Records drawn from a dataset:
=======
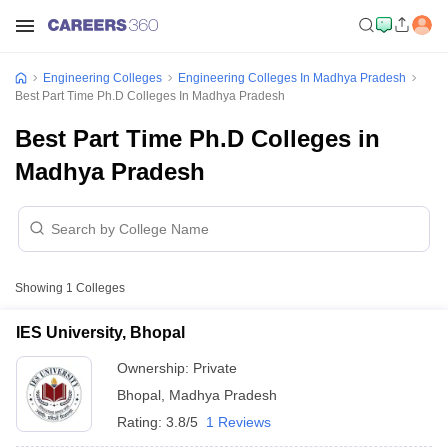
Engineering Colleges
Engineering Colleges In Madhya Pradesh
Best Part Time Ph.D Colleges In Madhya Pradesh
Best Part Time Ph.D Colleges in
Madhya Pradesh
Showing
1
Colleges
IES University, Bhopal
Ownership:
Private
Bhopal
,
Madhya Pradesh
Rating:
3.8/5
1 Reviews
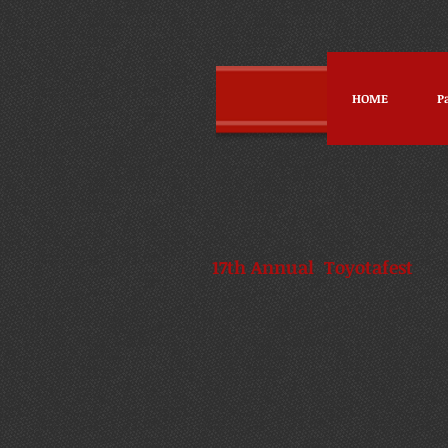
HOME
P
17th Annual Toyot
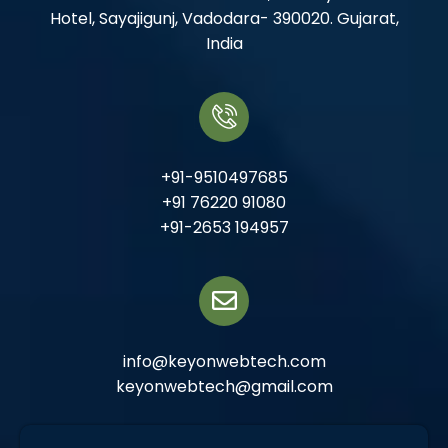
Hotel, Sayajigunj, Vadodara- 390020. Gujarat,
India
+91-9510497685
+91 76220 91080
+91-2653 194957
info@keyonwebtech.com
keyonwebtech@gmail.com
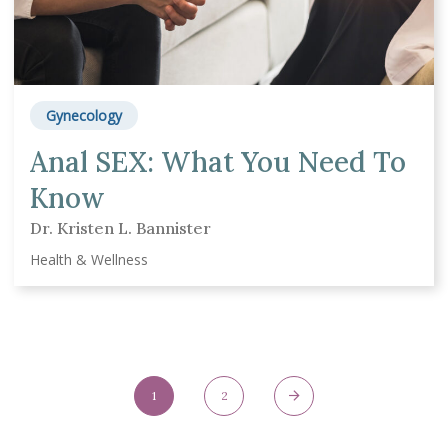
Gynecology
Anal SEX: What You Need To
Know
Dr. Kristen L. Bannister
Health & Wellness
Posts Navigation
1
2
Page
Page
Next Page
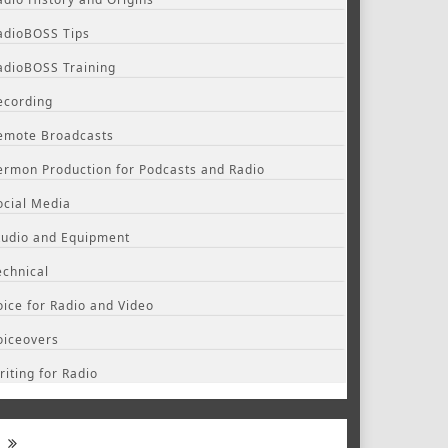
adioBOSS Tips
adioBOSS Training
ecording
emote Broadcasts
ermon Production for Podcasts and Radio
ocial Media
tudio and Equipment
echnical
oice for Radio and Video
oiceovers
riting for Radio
=======
An unchanged copy of the data, images excluded, is all that should be given.

Engineering Colleges
Engineering Colleges In Madhya Pradesh
Best Part Time Ph.D Colleges In Madhya Pradesh
Best Part Time Ph.D Colleges in
Madhya Pradesh
Showing
1
Colleges
IES University, Bhopal
Ownership:
Private
Bhopal
,
Madhya Pradesh
Rating:
3.8/5
1 Reviews
HOME
P
17th Annual Toyot
Hotel, Sayajigunj, Vadodara- 390020. Gujarat,
India
+91-9510497685
+91 76220 91080
+91-2653 194957
info@keyonwebtech.com
keyonwebtech@gmail.com
Gynecology
Anal SEX: What You Need To
Know
Dr. Kristen L. Bannister
Health & Wellness
Posts Navigation
1
2
Page
Page
Next Page
adioBOSS Tips
adioBOSS Training
ecording
emote Broadcasts
ermon Production for Podcasts and Radio
ocial Media
tudio and Equipment
echnical
oice for Radio and Video
oiceovers
riting for Radio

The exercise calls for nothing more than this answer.